Physical characteristics
- • location: Thanon Thongchai Range, Tak Province, Thailand
- • coordinates: 16°29′5″N 98°51′25″E﻿ / ﻿16.48472°N 98.85694°E
- Mouth: Salween River
- • location: Sop Moei, Mae Hong Son Province, Thailand
- • coordinates: 17°47′9″N 97°44′33″E﻿ / ﻿17.78583°N 97.74250°E
- • elevation: 76 m (249 ft)
- Length: 327 km (203 mi)

Basin features
- • right: Yuam River

= Moei River =

The Moei River (แม่น้ำเมย, , /th/), also known as the Thaungyin River (သောင်ရင်းမြစ်; သူမွဲကျိ) Eastern Pwo Karen Phlone:ယှုံမွဲခၠေါဟ် a tributary of the Salween River. Unlike most rivers in Thailand, the Moei River flows north in a northwest direction. It originates in Phop Phra District, Tak Province, flowing then from south to north across Mae Sot, Mae Ramat, and Tha Song Yang Districts, finally entering the Salween River within the limits of Sop Moei District of Mae Hong Son Province. The river is 327 km long.

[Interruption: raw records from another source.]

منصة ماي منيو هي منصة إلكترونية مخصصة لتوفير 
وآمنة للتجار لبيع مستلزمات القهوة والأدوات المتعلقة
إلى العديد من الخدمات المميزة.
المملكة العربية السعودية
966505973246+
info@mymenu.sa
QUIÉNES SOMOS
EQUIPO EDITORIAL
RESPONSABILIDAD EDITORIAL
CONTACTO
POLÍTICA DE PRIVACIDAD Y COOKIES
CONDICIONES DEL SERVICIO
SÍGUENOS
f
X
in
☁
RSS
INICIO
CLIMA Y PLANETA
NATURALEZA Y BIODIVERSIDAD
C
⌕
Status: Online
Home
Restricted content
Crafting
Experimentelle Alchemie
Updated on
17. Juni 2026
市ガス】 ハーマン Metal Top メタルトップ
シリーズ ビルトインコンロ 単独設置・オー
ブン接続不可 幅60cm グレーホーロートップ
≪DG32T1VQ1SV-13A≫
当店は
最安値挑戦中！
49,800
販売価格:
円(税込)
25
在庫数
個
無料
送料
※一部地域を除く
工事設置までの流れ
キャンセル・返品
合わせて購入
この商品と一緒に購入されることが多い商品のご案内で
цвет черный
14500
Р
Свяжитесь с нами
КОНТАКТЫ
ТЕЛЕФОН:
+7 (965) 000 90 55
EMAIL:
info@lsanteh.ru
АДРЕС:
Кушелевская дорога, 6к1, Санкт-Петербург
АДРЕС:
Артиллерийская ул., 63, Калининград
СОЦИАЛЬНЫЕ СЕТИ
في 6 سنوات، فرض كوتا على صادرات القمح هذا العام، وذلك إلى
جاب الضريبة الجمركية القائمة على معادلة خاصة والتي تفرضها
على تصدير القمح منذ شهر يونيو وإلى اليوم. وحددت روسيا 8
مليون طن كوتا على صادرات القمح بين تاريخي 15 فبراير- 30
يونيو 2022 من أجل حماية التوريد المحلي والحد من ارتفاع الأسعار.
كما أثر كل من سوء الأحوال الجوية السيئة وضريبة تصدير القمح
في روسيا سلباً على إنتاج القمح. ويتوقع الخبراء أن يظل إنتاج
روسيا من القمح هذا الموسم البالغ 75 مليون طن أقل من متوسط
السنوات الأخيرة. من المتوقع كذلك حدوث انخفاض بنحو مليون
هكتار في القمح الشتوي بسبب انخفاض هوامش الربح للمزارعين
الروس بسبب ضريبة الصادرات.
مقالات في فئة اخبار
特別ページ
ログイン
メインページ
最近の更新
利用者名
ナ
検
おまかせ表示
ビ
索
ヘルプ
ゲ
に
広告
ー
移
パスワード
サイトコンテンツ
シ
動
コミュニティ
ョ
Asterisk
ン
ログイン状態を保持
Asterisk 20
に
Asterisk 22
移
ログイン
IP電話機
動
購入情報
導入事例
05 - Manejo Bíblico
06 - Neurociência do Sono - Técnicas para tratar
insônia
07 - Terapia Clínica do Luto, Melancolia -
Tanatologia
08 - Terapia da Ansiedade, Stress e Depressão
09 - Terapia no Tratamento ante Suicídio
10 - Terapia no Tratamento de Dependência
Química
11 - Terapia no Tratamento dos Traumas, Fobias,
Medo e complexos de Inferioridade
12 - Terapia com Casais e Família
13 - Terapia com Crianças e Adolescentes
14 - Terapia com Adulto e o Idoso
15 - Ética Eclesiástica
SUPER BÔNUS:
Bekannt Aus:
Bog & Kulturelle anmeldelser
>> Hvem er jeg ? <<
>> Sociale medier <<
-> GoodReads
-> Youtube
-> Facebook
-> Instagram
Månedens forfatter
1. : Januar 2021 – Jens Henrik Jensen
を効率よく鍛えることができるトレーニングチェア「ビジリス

The Yuam River joins its left bank only 7 km before its confluence with the Salween. Many fish species inhabit its waters, including the giant river catfish.

==International border==
The Moei River forms a portion of the border between Thailand and Myanmar.

The river is the scene of clashes between the Tatmadaw and Karen militias. Often Karen people cross the river either in order to enter Thailand as refugees or to go back to Burma.

Flow of refugees increased as fighting in Burma intensified in 2024.